Taniguchi est le plus occidental des illustrateurs japonais :
son dessin, entre BD franco-belge et manga, a beaucoup de succès par chez nous –
moins au Japon, allez savoir pourquoi.
Dans Les années douces,
il met en image les mots d’Hiromi Kawakami dans son roman du même nom. L’histoire
est belle et simple : une femme de 37 ans rencontre un homme qui la
connait : il était son professeur, il y a de cela déjà plusieurs années.
Ils se retrouvent souvent dans le petit troquet où ils ont l’habitude de
manger. Petit à petit, ils s’assoient côte à côte, puis commencent à se voir en
dehors…
Si quelqu’un s’amusait à me demander pourquoi cet attrait
pour la littérature japonaise, l’un des éléments de réponse que je pourrais
donner serait sans doute ce gout indéfinissable que l’on ne retrouve que dans
les livres de ce pays. Ces histoires de personnes qui se croisent, se
recroisent et se reconnaissent, font un bout de chemin ensemble. Il y a une
langueur, voire une torpeur, mais qui est en même temps accompagnée d’une
grande douceur. On sent la vie qui s’écoule, lentement, et le temps que prennent
les personnages à la regarder passer sans rien pouvoir y faire.
Il ne se passe pas grand-chose dans cette histoire. Les
héros se retrouvent, puis ne se parlent pas parfois pendant des semaines. Ils
mangent, se taisent, vont au marché, en balade. On se pose des questions sur
leur relation surprenante : pourquoi passent-ils autant de temps ensemble ?
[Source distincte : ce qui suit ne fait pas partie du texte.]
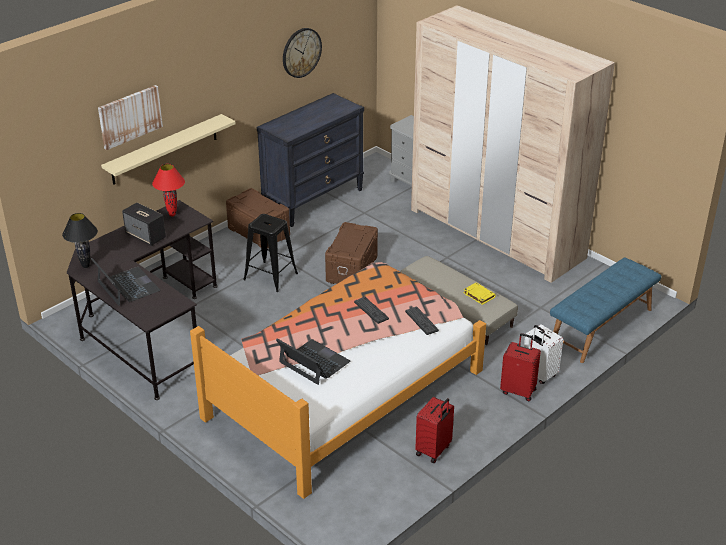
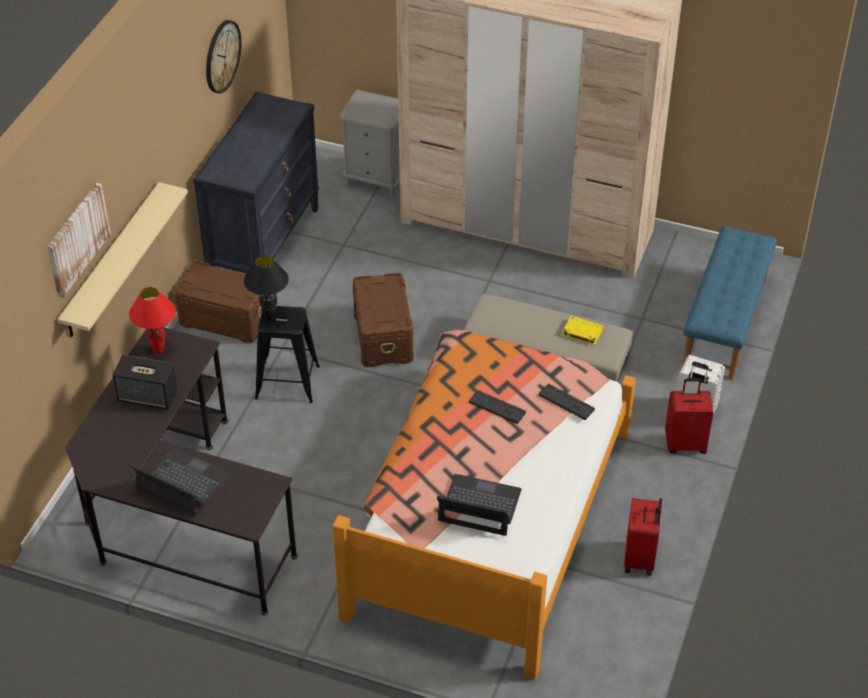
camera: 25 degrees left, 10 degrees up
(85, 266) = (101, 471): black table lamp -> black table lamp (269, 318)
Comme se demande d’ailleurs Tsukiko, pourquoi, alors qu’elle a un rendez-vous
avec un homme, pense-t-elle à son vieux maitre ? « Il n’aurait pas
fait cela, lui ». Est-ce un attachement comme à un vieil ami, ou même de l’amour ?
Et puis il y a la nourriture, au cœur de cette histoire. On
y découvre la gastronomie nippone dans toute sa richesse, loin des clichés
sushi-maki que l’on connait par chez nous. Taniguchi est un grand gourmet (il a
d’ailleurs nommé l’une de ses œuvres Le
gourmet solitaire) et c’est un bonheur de le voir célébrer la nourriture
dans sa simplicité, son originalité et sa richesse. On prend plaisir à voir
Tsukiko manger avec grand appétit.
En somme, si vous aimez la littérature japonaise ou la
culture japonaise, lisez-le. Mais il est possible que certaines personnes
trouvent que tout cela manque un peu d’action… Moi j’aime ce genre d’œuvres qui
permettent de souffler, un bon coup et de se sentir mieux.